┌────────
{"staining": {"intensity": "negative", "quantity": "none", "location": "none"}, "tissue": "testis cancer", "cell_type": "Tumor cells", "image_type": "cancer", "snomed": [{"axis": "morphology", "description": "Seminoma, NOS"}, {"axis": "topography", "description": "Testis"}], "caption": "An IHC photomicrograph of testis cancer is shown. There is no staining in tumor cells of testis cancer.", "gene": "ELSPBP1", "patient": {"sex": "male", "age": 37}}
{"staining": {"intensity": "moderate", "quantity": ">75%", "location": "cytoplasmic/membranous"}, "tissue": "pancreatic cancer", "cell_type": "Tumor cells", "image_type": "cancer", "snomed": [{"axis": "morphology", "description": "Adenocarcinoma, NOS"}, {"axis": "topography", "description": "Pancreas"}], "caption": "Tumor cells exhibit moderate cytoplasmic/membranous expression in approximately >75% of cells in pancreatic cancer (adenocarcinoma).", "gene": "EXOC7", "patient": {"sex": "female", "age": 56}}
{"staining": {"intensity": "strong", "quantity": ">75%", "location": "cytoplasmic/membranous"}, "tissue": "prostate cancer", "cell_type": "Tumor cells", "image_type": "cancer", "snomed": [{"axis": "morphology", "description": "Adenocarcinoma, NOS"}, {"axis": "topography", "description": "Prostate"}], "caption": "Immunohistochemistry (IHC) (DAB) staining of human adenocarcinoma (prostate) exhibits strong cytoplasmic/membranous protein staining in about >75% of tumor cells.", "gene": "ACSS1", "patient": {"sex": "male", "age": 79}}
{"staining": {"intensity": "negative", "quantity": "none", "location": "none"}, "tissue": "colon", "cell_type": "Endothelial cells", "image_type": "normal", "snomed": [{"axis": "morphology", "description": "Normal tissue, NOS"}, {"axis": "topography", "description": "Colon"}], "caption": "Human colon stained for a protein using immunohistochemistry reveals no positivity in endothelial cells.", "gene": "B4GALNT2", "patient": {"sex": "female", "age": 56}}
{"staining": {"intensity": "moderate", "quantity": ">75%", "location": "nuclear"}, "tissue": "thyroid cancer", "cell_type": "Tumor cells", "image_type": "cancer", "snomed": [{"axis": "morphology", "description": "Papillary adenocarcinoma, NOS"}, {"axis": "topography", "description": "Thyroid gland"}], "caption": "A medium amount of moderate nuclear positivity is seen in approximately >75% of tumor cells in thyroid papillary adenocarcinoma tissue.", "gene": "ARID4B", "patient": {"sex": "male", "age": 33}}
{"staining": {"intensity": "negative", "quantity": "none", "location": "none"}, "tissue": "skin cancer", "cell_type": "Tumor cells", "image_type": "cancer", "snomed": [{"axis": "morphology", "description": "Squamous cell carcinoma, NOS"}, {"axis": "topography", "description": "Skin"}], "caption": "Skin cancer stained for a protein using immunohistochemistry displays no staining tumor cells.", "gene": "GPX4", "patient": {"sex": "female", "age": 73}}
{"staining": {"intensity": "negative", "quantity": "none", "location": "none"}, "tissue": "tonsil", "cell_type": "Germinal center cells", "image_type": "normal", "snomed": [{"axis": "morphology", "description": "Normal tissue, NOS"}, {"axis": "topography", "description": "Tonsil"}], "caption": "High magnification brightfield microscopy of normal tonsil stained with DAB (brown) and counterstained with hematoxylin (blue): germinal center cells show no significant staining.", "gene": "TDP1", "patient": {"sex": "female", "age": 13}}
└────────
Directions for this task: Repeat the full set of records exactly.

Written reply:
{"staining": {"intensity": "negative", "quantity": "none", "location": "none"}, "tissue": "testis cancer", "cell_type": "Tumor cells", "image_type": "cancer", "snomed": [{"axis": "morphology", "description": "Seminoma, NOS"}, {"axis": "topography", "description": "Testis"}], "caption": "An IHC photomicrograph of testis cancer is shown. There is no staining in tumor cells of testis cancer.", "gene": "ELSPBP1", "patient": {"sex": "male", "age": 37}}
{"staining": {"intensity": "moderate", "quantity": ">75%", "location": "cytoplasmic/membranous"}, "tissue": "pancreatic cancer", "cell_type": "Tumor cells", "image_type": "cancer", "snomed": [{"axis": "morphology", "description": "Adenocarcinoma, NOS"}, {"axis": "topography", "description": "Pancreas"}], "caption": "Tumor cells exhibit moderate cytoplasmic/membranous expression in approximately >75% of cells in pancreatic cancer (adenocarcinoma).", "gene": "EXOC7", "patient": {"sex": "female", "age": 56}}
{"staining": {"intensity": "strong", "quantity": ">75%", "location": "cytoplasmic/membranous"}, "tissue": "prostate cancer", "cell_type": "Tumor cells", "image_type": "cancer", "snomed": [{"axis": "morphology", "description": "Adenocarcinoma, NOS"}, {"axis": "topography", "description": "Prostate"}], "caption": "Immunohistochemistry (IHC) (DAB) staining of human adenocarcinoma (prostate) exhibits strong cytoplasmic/membranous protein staining in about >75% of tumor cells.", "gene": "ACSS1", "patient": {"sex": "male", "age": 79}}
{"staining": {"intensity": "negative", "quantity": "none", "location": "none"}, "tissue": "colon", "cell_type": "Endothelial cells", "image_type": "normal", "snomed": [{"axis": "morphology", "description": "Normal tissue, NOS"}, {"axis": "topography", "description": "Colon"}], "caption": "Human colon stained for a protein using immunohistochemistry reveals no positivity in endothelial cells.", "gene": "B4GALNT2", "patient": {"sex": "female", "age": 56}}
{"staining": {"intensity": "moderate", "quantity": ">75%", "location": "nuclear"}, "tissue": "thyroid cancer", "cell_type": "Tumor cells", "image_type": "cancer", "snomed": [{"axis": "morphology", "description": "Papillary adenocarcinoma, NOS"}, {"axis": "topography", "description": "Thyroid gland"}], "caption": "A medium amount of moderate nuclear positivity is seen in approximately >75% of tumor cells in thyroid papillary adenocarcinoma tissue.", "gene": "ARID4B", "patient": {"sex": "male", "age": 33}}
{"staining": {"intensity": "negative", "quantity": "none", "location": "none"}, "tissue": "skin cancer", "cell_type": "Tumor cells", "image_type": "cancer", "snomed": [{"axis": "morphology", "description": "Squamous cell carcinoma, NOS"}, {"axis": "topography", "description": "Skin"}], "caption": "Skin cancer stained for a protein using immunohistochemistry displays no staining tumor cells.", "gene": "GPX4", "patient": {"sex": "female", "age": 73}}
{"staining": {"intensity": "negative", "quantity": "none", "location": "none"}, "tissue": "tonsil", "cell_type": "Germinal center cells", "image_type": "normal", "snomed": [{"axis": "morphology", "description": "Normal tissue, NOS"}, {"axis": "topography", "description": "Tonsil"}], "caption": "High magnification brightfield microscopy of normal tonsil stained with DAB (brown) and counterstained with hematoxylin (blue): germinal center cells show no significant staining.", "gene": "TDP1", "patient": {"sex": "female", "age": 13}}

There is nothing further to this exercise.